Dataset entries
---+---
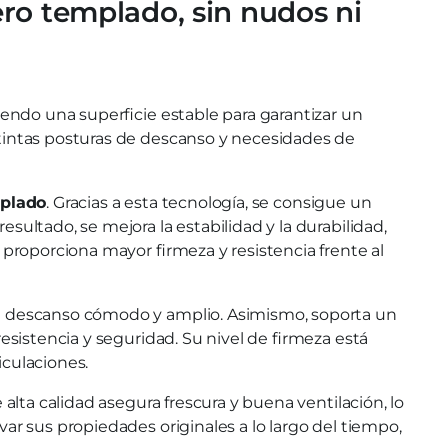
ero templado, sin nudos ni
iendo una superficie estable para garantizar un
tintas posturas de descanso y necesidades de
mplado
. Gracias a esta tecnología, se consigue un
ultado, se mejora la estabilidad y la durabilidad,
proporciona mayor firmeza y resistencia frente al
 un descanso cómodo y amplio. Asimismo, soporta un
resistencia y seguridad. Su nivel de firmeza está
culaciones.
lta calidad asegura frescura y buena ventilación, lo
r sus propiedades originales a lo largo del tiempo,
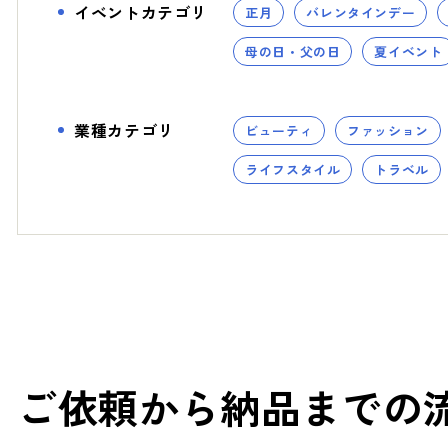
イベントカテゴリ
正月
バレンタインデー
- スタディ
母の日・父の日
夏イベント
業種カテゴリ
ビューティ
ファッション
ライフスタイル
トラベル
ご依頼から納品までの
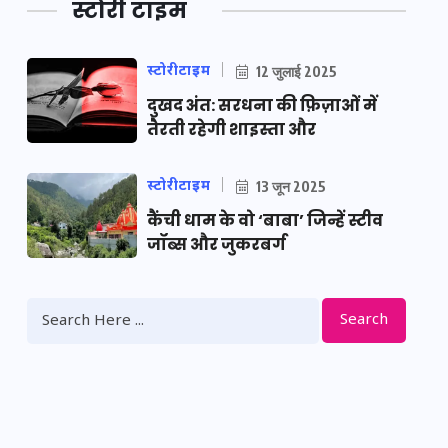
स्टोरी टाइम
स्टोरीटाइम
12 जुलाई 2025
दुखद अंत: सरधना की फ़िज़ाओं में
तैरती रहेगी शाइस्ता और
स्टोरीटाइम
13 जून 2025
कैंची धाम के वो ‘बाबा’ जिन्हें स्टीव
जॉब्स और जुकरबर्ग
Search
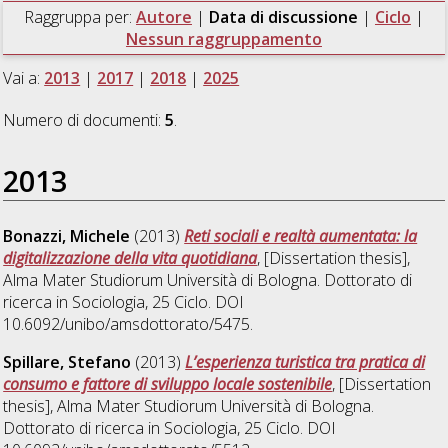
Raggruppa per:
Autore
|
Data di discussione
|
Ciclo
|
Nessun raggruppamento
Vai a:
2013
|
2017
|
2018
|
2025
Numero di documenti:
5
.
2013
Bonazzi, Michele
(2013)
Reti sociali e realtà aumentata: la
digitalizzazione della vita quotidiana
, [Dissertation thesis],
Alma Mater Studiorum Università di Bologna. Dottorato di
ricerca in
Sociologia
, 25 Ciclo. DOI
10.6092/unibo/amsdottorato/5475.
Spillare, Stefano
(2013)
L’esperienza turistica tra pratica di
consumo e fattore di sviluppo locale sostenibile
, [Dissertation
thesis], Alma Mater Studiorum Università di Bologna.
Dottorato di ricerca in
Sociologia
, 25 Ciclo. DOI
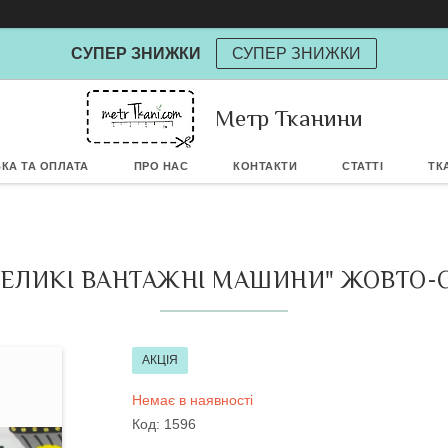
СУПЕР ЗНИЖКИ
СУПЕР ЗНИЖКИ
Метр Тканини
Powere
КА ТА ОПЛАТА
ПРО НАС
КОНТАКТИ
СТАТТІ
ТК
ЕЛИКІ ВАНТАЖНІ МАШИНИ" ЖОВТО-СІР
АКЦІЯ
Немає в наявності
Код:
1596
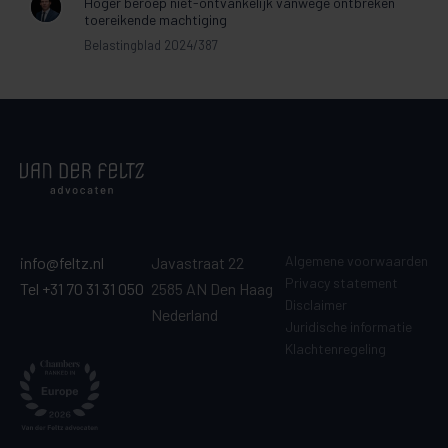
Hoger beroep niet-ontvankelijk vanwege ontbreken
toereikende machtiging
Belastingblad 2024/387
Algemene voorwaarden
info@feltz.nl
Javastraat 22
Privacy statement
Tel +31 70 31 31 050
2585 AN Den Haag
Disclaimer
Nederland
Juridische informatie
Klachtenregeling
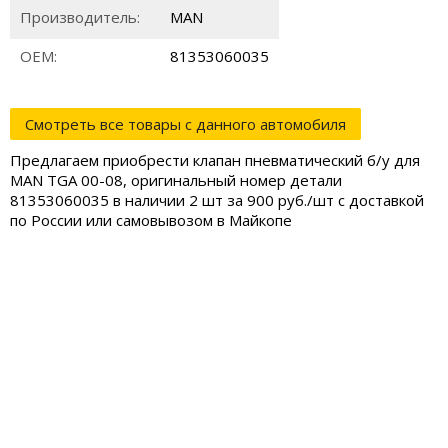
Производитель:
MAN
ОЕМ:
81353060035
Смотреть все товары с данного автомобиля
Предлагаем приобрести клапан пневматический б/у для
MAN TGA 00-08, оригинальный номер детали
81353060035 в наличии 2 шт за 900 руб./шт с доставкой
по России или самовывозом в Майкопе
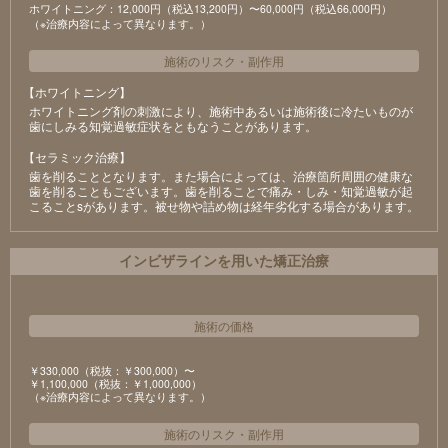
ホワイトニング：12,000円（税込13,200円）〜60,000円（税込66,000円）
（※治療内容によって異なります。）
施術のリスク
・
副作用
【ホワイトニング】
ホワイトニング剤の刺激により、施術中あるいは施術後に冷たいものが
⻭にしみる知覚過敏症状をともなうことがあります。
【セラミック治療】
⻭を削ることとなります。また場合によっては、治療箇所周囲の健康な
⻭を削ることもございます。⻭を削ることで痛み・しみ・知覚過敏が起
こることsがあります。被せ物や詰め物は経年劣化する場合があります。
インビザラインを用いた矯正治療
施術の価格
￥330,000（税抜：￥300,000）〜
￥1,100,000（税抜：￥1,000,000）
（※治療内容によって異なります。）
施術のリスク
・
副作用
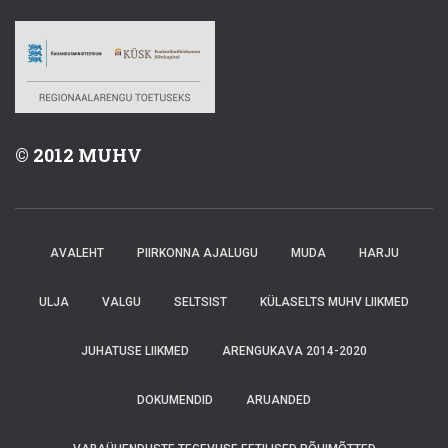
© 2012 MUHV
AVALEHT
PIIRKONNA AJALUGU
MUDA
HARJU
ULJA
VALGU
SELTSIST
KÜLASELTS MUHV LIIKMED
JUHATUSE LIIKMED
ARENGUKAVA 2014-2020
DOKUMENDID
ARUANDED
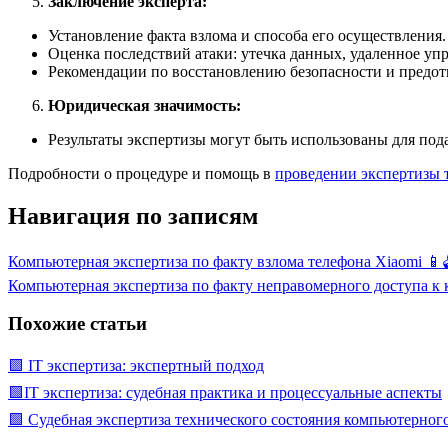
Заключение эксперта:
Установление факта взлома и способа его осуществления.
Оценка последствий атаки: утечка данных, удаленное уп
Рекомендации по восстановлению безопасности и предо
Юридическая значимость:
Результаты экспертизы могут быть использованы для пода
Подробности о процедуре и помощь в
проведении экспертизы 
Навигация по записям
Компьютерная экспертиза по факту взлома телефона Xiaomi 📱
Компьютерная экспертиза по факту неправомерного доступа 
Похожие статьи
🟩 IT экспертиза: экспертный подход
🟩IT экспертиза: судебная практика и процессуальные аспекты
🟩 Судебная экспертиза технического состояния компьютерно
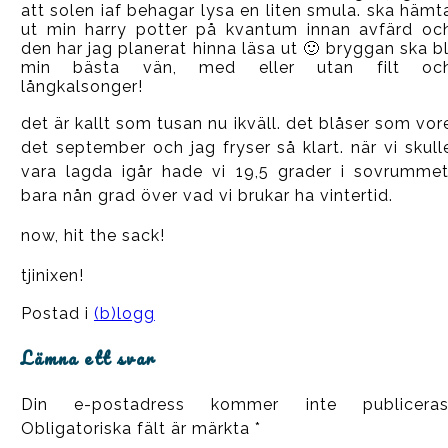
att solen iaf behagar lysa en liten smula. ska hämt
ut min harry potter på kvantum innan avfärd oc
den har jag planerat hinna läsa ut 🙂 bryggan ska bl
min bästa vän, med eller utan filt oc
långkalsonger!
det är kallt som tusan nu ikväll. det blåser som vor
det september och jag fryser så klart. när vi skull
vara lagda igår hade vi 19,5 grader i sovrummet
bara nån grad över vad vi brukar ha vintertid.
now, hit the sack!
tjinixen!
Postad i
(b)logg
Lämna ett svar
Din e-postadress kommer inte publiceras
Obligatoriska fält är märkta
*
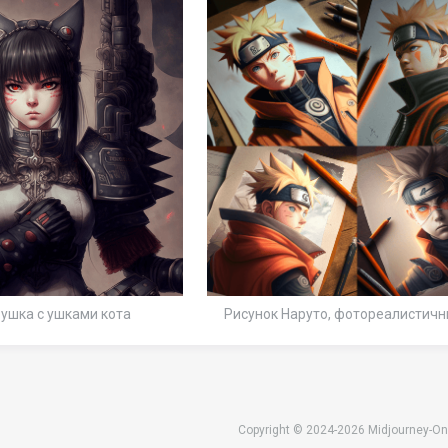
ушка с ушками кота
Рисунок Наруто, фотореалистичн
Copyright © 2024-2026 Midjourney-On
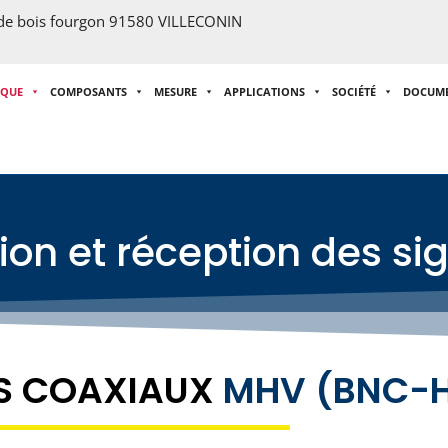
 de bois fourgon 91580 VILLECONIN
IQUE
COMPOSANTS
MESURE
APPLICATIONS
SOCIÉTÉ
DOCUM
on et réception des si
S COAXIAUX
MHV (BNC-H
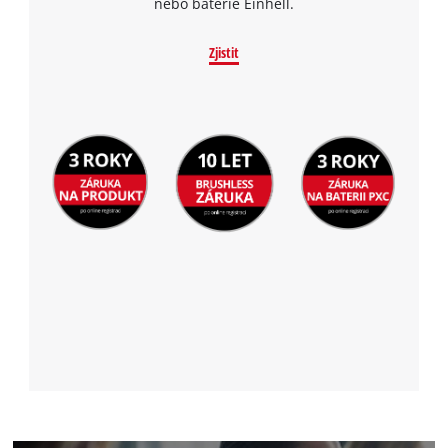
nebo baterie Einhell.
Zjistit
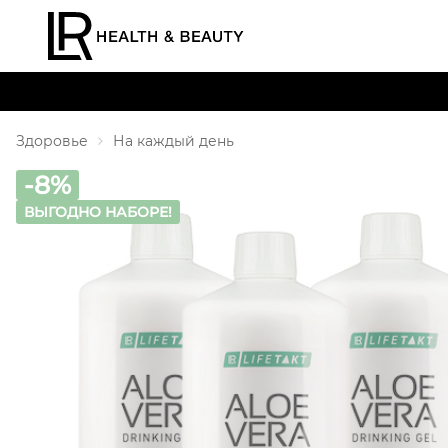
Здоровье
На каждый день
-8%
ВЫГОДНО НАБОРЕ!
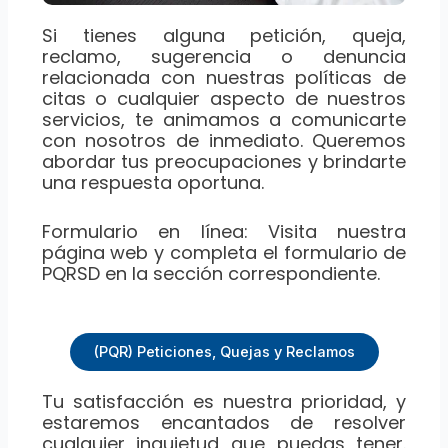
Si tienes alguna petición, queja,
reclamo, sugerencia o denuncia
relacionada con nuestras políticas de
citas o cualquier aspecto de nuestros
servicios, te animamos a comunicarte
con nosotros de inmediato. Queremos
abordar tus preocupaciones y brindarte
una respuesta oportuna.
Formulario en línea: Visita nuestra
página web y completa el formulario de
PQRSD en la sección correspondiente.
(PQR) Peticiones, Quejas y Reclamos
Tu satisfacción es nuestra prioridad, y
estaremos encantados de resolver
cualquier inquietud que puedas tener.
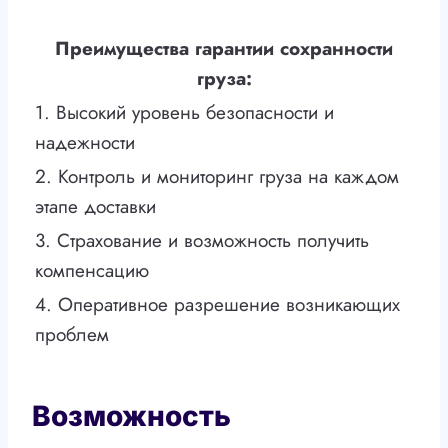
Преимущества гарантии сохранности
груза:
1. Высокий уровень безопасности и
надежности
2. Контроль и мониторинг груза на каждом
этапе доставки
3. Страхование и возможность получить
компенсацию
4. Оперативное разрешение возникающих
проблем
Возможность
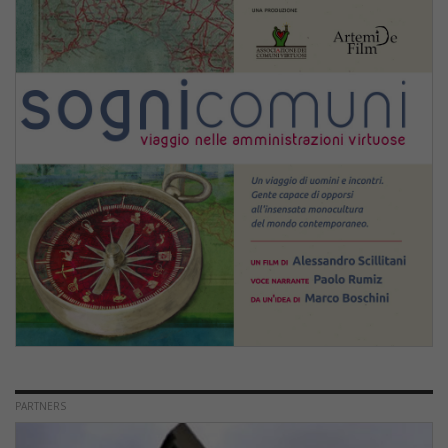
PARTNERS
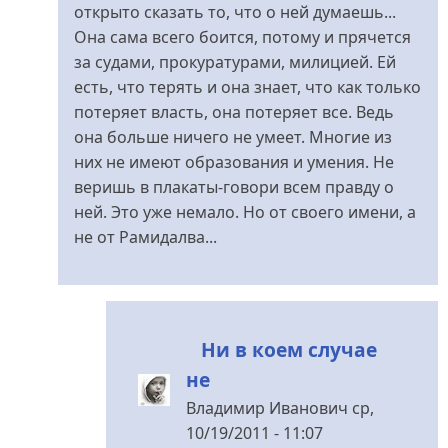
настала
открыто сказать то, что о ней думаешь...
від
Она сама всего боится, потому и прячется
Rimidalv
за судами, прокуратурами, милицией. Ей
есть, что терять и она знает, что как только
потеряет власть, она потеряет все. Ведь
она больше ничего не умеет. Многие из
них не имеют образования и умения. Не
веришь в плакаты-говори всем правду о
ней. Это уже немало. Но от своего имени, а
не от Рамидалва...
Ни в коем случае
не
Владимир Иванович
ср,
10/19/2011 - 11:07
---+---
Directions for this task:
A faithful, word-for-word version of the records above is needed, with no images in it.

Reply to the task:
ero templado, sin nudos ni
iendo una superficie estable para garantizar un
tintas posturas de descanso y necesidades de
mplado
. Gracias a esta tecnología, se consigue un
ultado, se mejora la estabilidad y la durabilidad,
proporciona mayor firmeza y resistencia frente al
 un descanso cómodo y amplio. Asimismo, soporta un
resistencia y seguridad. Su nivel de firmeza está
culaciones.
lta calidad asegura frescura y buena ventilación, lo
r sus propiedades originales a lo largo del tiempo,
イベントカテゴリ
正月
バレンタインデー
- スタディ
母の日・父の日
夏イベント
業種カテゴリ
ビューティ
ファッション
ライフスタイル
トラベル
ご依頼から納品までの
स्टोरी टाइम
स्टोरीटाइम
12 जुलाई 2025
दुखद अंत: सरधना की फ़िज़ाओं में
तैरती रहेगी शाइस्ता और
स्टोरीटाइम
13 जून 2025
कैंची धाम के वो ‘बाबा’ जिन्हें स्टीव
जॉब्स और जुकरबर्ग
Search
Raggruppa per:
Autore
|
Data di discussione
|
Ciclo
|
Nessun raggruppamento
Vai a:
2013
|
2017
|
2018
|
2025
Numero di documenti:
5
.
2013
Bonazzi, Michele
(2013)
Reti sociali e realtà aumentata: la
digitalizzazione della vita quotidiana
, [Dissertation thesis],
Alma Mater Studiorum Università di Bologna. Dottorato di
ricerca in
Sociologia
, 25 Ciclo. DOI
10.6092/unibo/amsdottorato/5475.
Spillare, Stefano
(2013)
L’esperienza turistica tra pratica di
consumo e fattore di sviluppo locale sostenibile
, [Dissertation
thesis], Alma Mater Studiorum Università di Bologna.
Dottorato di ricerca in
Sociologia
, 25 Ciclo. DOI
СУПЕР ЗНИЖКИ
СУПЕР ЗНИЖКИ
Метр Тканини
Powere
КА ТА ОПЛАТА
ПРО НАС
КОНТАКТИ
СТАТТІ
ТК
ЕЛИКІ ВАНТАЖНІ МАШИНИ" ЖОВТО-СІР
АКЦІЯ
Немає в наявності
Код:
1596
Hoger beroep niet-ontvankelijk vanwege ontbreken
toereikende machtiging
Belastingblad 2024/387
Algemene voorwaarden
info@feltz.nl
Javastraat 22
Privacy statement
Tel +31 70 31 31 050
2585 AN Den Haag
Disclaimer
Nederland
Juridische informatie
Klachtenregeling
Производитель:
MAN
ОЕМ:
81353060035
Смотреть все товары с данного автомобиля
Предлагаем приобрести клапан пневматический б/у для
MAN TGA 00-08, оригинальный номер детали
81353060035 в наличии 2 шт за 900 руб./шт с доставкой
по России или самовывозом в Майкопе
ホワイトニング：12,000円（税込13,200円）〜60,000円（税込66,000円）
（※治療内容によって異なります。）
施術のリスク
・
副作用
【ホワイトニング】
ホワイトニング剤の刺激により、施術中あるいは施術後に冷たいものが
⻭にしみる知覚過敏症状をともなうことがあります。
【セラミック治療】
⻭を削ることとなります。また場合によっては、治療箇所周囲の健康な
⻭を削ることもございます。⻭を削ることで痛み・しみ・知覚過敏が起
こることsがあります。被せ物や詰め物は経年劣化する場合があります。
インビザラインを用いた矯正治療
施術の価格
￥330,000（税抜：￥300,000）〜
￥1,100,000（税抜：￥1,000,000）
（※治療内容によって異なります。）
施術のリスク
・
副作用
© 2012 MUHV
AVALEHT
PIIRKONNA AJALUGU
MUDA
HARJU
ULJA
VALGU
SELTSIST
KÜLASELTS MUHV LIIKMED
JUHATUSE LIIKMED
ARENGUKAVA 2014-2020
DOKUMENDID
ARUANDED
Заключение эксперта:
Установление факта взлома и способа его осуществления.
Оценка последствий атаки: утечка данных, удаленное уп
Рекомендации по восстановлению безопасности и предо
Юридическая значимость:
Результаты экспертизы могут быть использованы для пода
Подробности о процедуре и помощь в
проведении экспертизы 
Навигация по записям
Компьютерная экспертиза по факту взлома телефона Xiaomi 📱
Компьютерная экспертиза по факту неправомерного доступа 
Похожие статьи
🟩 IT экспертиза: экспертный подход
🟩IT экспертиза: судебная практика и процессуальные аспекты
🟩 Судебная экспертиза технического состояния компьютерно
att solen iaf behagar lysa en liten smula. ska hämt
ut min harry potter på kvantum innan avfärd oc
den har jag planerat hinna läsa ut 🙂 bryggan ska bl
min bästa vän, med eller utan filt oc
långkalsonger!
det är kallt som tusan nu ikväll. det blåser som vor
det september och jag fryser så klart. när vi skull
vara lagda igår hade vi 19,5 grader i sovrummet
bara nån grad över vad vi brukar ha vintertid.
now, hit the sack!
tjinixen!
Postad i
(b)logg
Lämna ett svar
Din e-postadress kommer inte publiceras
Obligatoriska fält är märkta
*
ушка с ушками кота
Рисунок Наруто, фотореалистичн
Copyright © 2024-2026 Midjourney-On
 de bois fourgon 91580 VILLECONIN
IQUE
COMPOSANTS
MESURE
APPLICATIONS
SOCIÉTÉ
DOCUM
on et réception des si
S COAXIAUX
MHV (BNC-H
nebo baterie Einhell.
Zjistit
Здоровье
На каждый день
-8%
ВЫГОДНО НАБОРЕ!
Si tienes alguna petición, queja,
reclamo, sugerencia o denuncia
relacionada con nuestras políticas de
citas o cualquier aspecto de nuestros
servicios, te animamos a comunicarte
con nosotros de inmediato. Queremos
abordar tus preocupaciones y brindarte
una respuesta oportuna.
Formulario en línea: Visita nuestra
página web y completa el formulario de
PQRSD en la sección correspondiente.
(PQR) Peticiones, Quejas y Reclamos
Tu satisfacción es nuestra prioridad, y
estaremos encantados de resolver
cualquier inquietud que puedas tener.
Преимущества гарантии сохранности
груза:
1. Высокий уровень безопасности и
надежности
2. Контроль и мониторинг груза на каждом
этапе доставки
3. Страхование и возможность получить
компенсацию
4. Оперативное разрешение возникающих
проблем
Возможность
PARTNERS
настала
открыто сказать то, что о ней думаешь...
від
Она сама всего боится, потому и прячется
Rimidalv
за судами, прокуратурами, милицией. Ей
есть, что терять и она знает, что как только
потеряет власть, она потеряет все. Ведь
она больше ничего не умеет. Многие из
них не имеют образования и умения. Не
веришь в плакаты-говори всем правду о
ней. Это уже немало. Но от своего имени, а
не от Рамидалва...
Ни в коем случае
не
Владимир Иванович
ср,
10/19/2011 - 11:07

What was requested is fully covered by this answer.